In the first instance of an application being sold, the application originally submitted by DotHome / CGR E-Commerce Ltd was amended to remove all references to that company and its leadership and were replaced with references to Dothome Ltd. (Defender Direct). The original application was associated with the industry veterans Constantine Roussos and Tina Dam. The new applicant is the second largest home security company in the U.S. The changes to the applications were part of 29 application amendments approved by ICANN.[5]

GoDaddy Withdraws edit

The company had originally applied for .home, but in March 2013, the company announced that it was withdrawing its applications for .casa and .home, and only sticking with its Brand TLD application for .godaddy. It was noted that it was withdrawing its applications to focus on its core registrar business, thereby removing competition with competitive applicants it could work with as future registries and eliminating concerns that it will promote its own TLDs ahead of others'. The announcements were made at an event, Registry Days, meant to open a dialogue between the world's largest registrar and new gTLd applicants.[6] The applications were withdrawn in time to receive a 70% refund for each of the $185,000 application fees.

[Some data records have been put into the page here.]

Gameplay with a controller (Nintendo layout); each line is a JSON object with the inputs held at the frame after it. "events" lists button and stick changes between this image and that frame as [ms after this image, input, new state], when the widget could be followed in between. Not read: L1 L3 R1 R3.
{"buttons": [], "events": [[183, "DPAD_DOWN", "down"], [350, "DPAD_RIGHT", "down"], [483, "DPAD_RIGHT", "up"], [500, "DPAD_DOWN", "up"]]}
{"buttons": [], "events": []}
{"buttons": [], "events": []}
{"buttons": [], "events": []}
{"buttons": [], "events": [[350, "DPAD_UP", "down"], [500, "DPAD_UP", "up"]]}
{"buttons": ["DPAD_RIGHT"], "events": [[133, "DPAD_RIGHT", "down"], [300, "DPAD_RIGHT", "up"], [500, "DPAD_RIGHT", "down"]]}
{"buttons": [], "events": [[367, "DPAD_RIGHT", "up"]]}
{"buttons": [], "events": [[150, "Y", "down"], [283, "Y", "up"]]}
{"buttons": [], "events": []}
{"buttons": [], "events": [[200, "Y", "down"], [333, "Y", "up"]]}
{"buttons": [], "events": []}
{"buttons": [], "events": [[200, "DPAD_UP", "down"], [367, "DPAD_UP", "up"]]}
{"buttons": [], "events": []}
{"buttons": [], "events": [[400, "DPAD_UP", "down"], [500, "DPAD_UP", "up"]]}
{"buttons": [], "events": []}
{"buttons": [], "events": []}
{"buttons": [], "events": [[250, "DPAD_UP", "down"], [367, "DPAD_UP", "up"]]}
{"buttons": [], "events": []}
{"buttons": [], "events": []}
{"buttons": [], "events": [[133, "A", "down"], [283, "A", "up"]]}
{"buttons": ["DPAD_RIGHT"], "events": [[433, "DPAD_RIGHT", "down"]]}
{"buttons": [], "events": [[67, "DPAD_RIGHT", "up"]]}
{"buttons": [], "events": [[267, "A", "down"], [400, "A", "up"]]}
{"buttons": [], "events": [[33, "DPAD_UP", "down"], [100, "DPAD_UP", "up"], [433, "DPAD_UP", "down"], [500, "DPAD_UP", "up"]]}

Sold Application Fails IE edit

The Dothome Ltd. applicant did not pass the Initial Evaluation after failing the financial evaluation. It was eligible for Extended Evaluation, which is passed.[7]

Name Collision Concerns edit

ICANN hired firm Interisle Consulting to carry out an independent investigation on the issues that may arise from new gTLDs that are identical to TLDs being used on internal networks. The publishing of the report sparked a community-wide debate that later became known as the Name Collision issue. The firm reported at ICANN 47 that the .home, .mail, and .corp gTLDs were cause for serious concern since those strings are widely in use by internal naming systems. In response to the report, ICANN labeled the three strings as "high risk" and proposed that none of the strings be delegated until it could be proven that risk is low.[8]

In 2015, the IETF's DNS Operations committee began drafting an RFC with the intention of setting a standard of reserving .corp, .home, and .mail from general use, in deference to the exceedingly common use in intranets.[9]

On February 4, 2018, the ICANN Board issued a resolution to cease processing of all applications for the three strings. Applicants were provided a full refund of their application fee.[9]